◆ **Document segment**:
----------------------------------------
I had an amazing conversation with God Monday, and since I rarely blog (because I secretly believe I have the writing level of a 4th grader) I thought I would make myself write this down.  It is important.

So, the doctor I didn’t want to hear from called Monday confirming my biopsy 2 Fridays ago produced atypical cells that were concerning enough that she wanted me to come to her office for a consultation Wednesday.  The nurse reported that the doctor wanted to talk about further procedures, knowing I leave the country in 15 days. 
Instead of crying and freaking out on those around me, I went silently to the Lord.  He spoke to me in such a direct, simple way, that I wanted to share.

It was very simple…He asked if I trusted Him.  I looked straight up to the sky and said “no.”  I didn’t feel ashamed; it really felt good to be this honest in a time of high stress.  I continued praying and telling Him I trusted him to keep the earth in the sky and get people from work to home safely, but these little cells were escaping his jurisdiction and he was screwing up.  I was angry that he had provided almost every single penny I needed for the World Race already and questioned why He would allow a possibility for me not going, or why my launch would be contingent upon a painful procedure.  So He asked “who told you you were healed?”  And I answered that last Monday when I had a group of people pray for me, they prophesied a full healing and to claim it, which I had done.  Then He asked “who told you you were not healed?”  And I answered, well a doctor.  So He went on in a very loving way telling me “Ok, so an earthly woman said you were healed and another earthly doctor told you you were not.  Has healing actually occurred?  And in what time frame do you believe it should or will?  If I bring you into the consultation and the doctor reveals that the cells are not problematic, did I come through for you?  And what if she tells you that you need to have a procedure immediately because it is serious, did I come through for you?  Is it YOU, my child, who is changing her mind with inconsistencies, or me?  Can I heal you tomorrow, or in 20 years?  Is it all healing?”
----------------------------------------
◆ **Source data**:

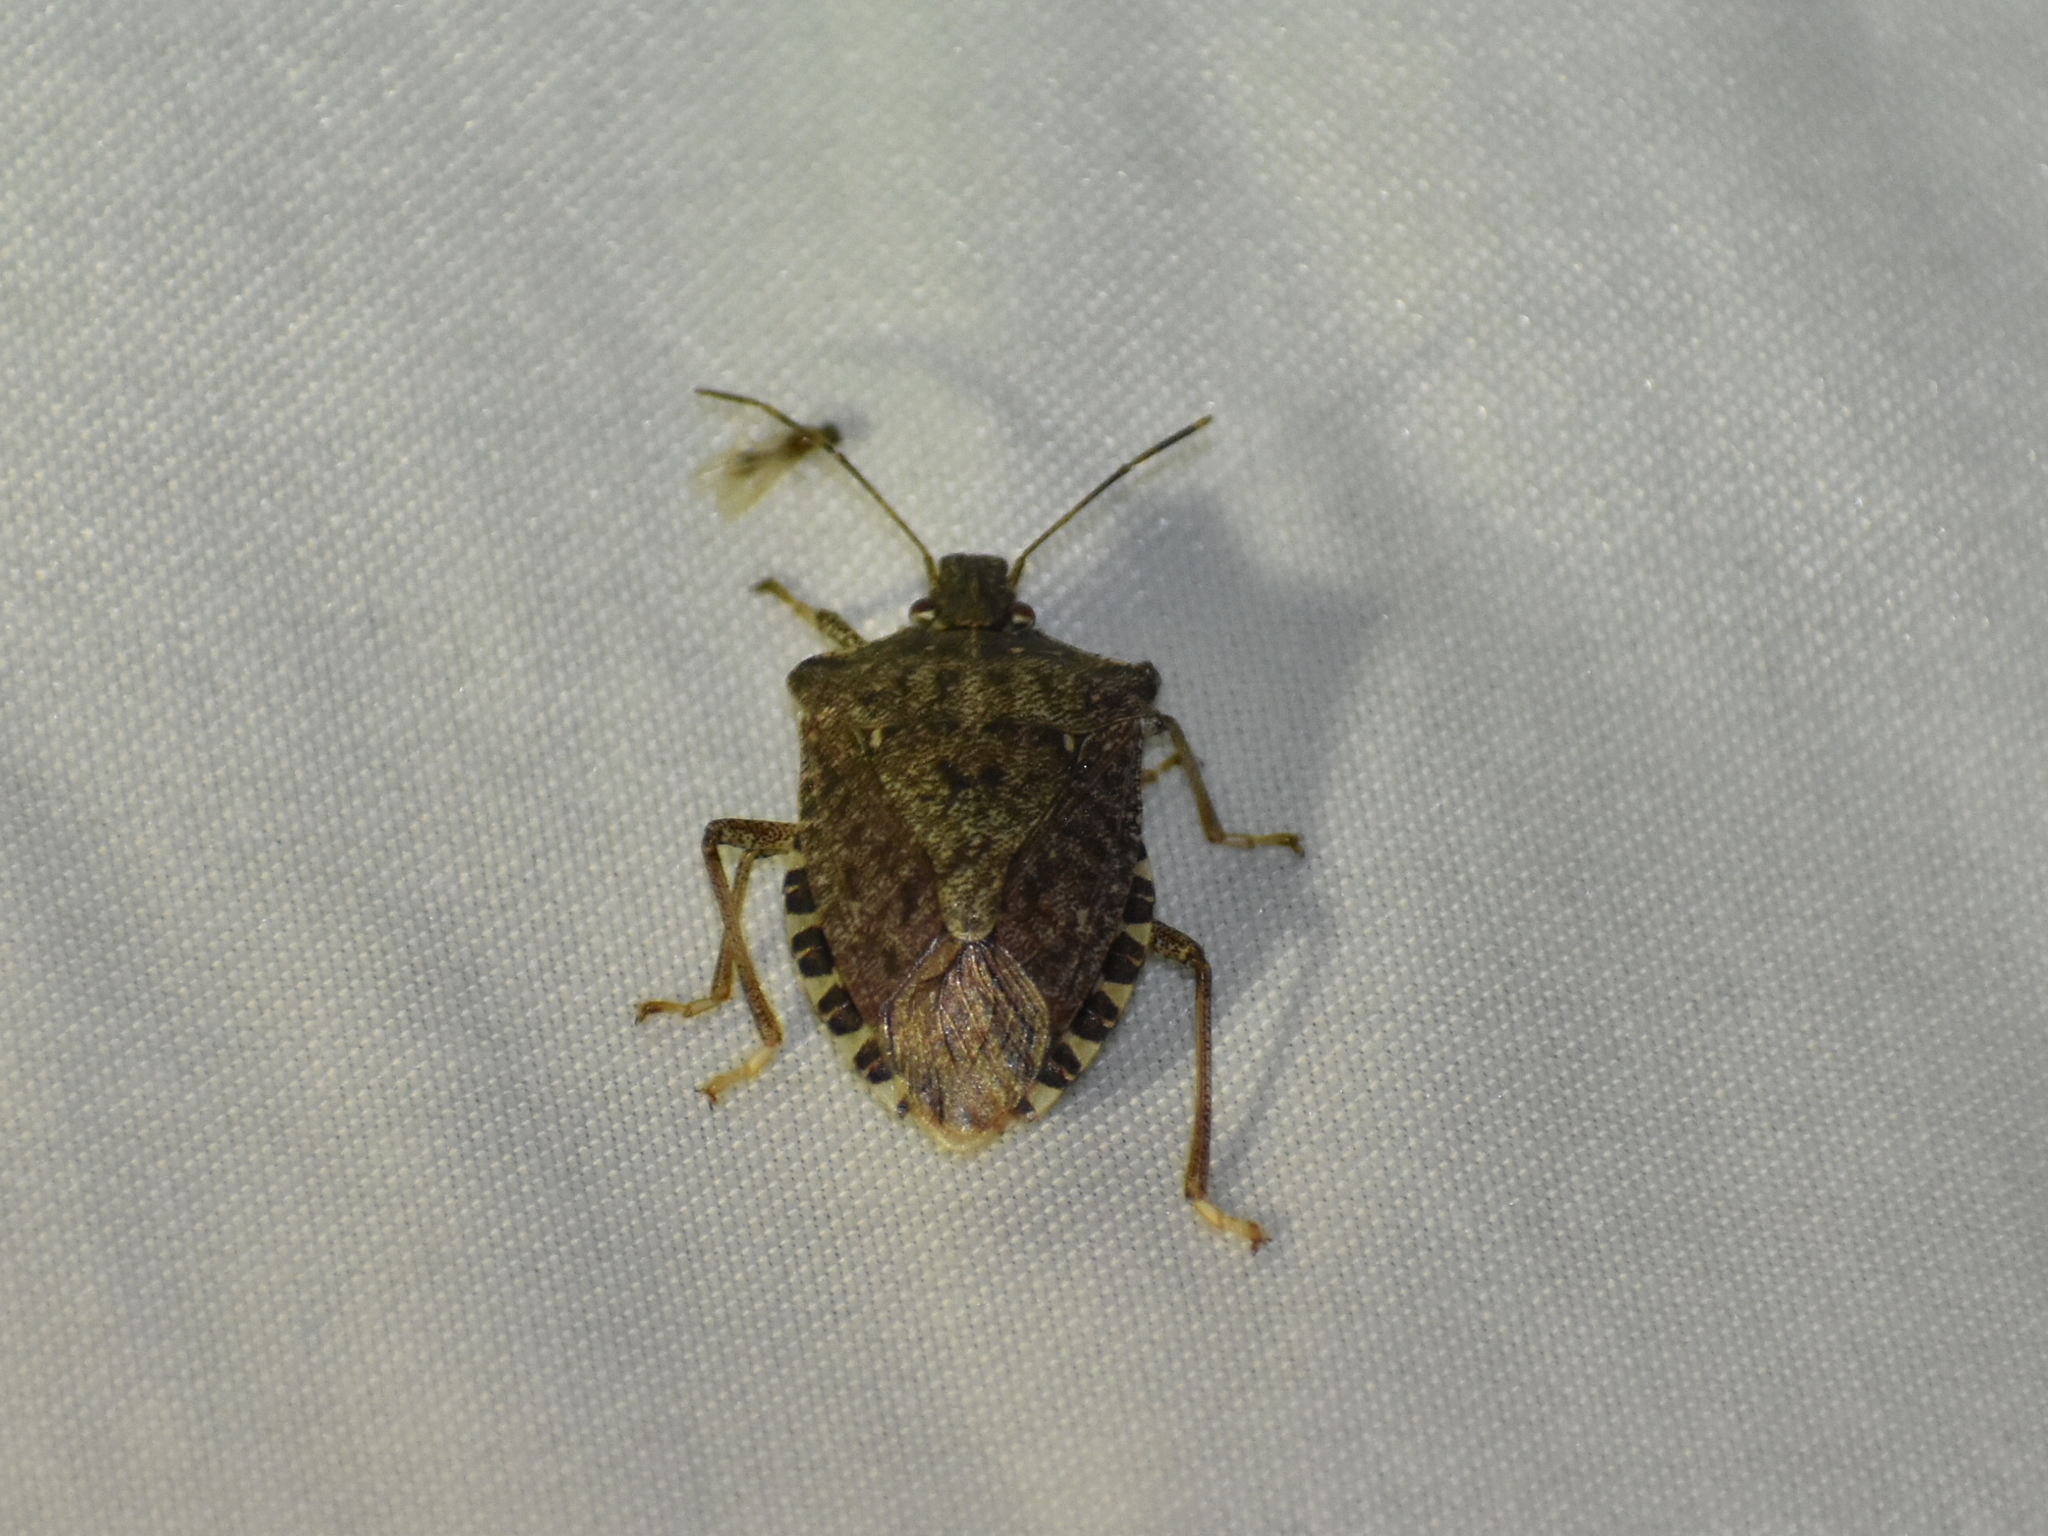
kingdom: Animalia
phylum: Arthropoda
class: Insecta
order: Hemiptera
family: Pentatomidae
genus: Halyomorpha
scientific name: Halyomorpha halys
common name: Brown marmorated stink bug
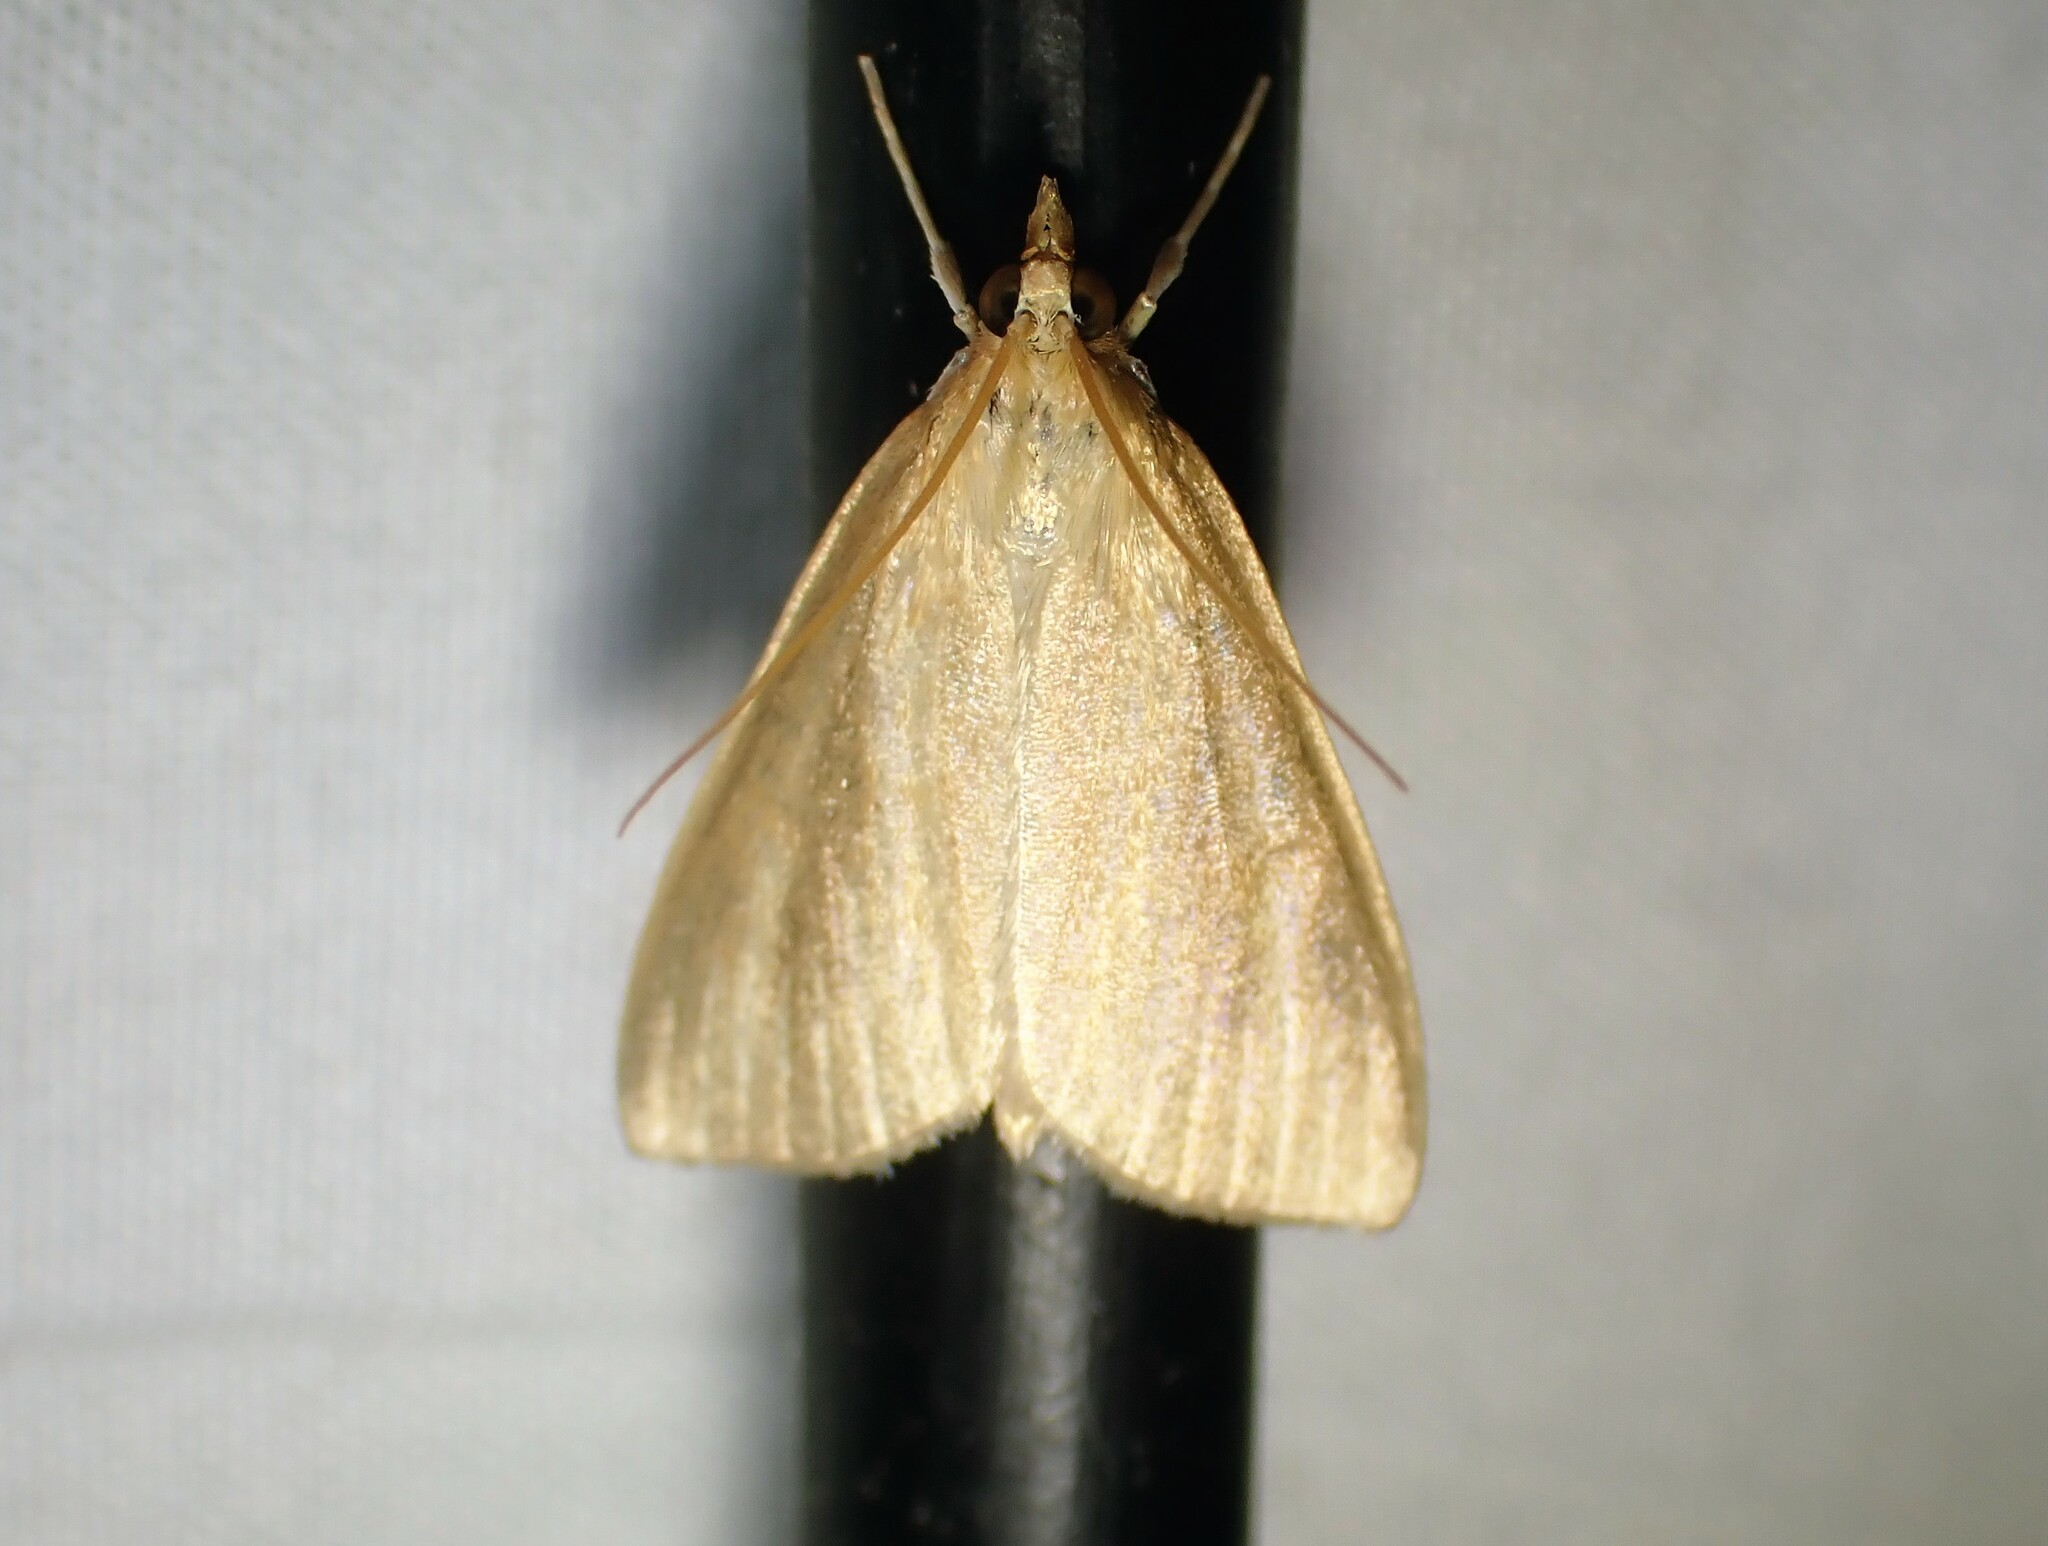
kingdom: Animalia
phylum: Arthropoda
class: Insecta
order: Lepidoptera
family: Crambidae
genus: Nascia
----------------------------------------
◆ **What you are asked to do**: In the blog post, on what day did the doctor want the writer to come to her office for a consultation?

◆ **Exercise response**: Wednesday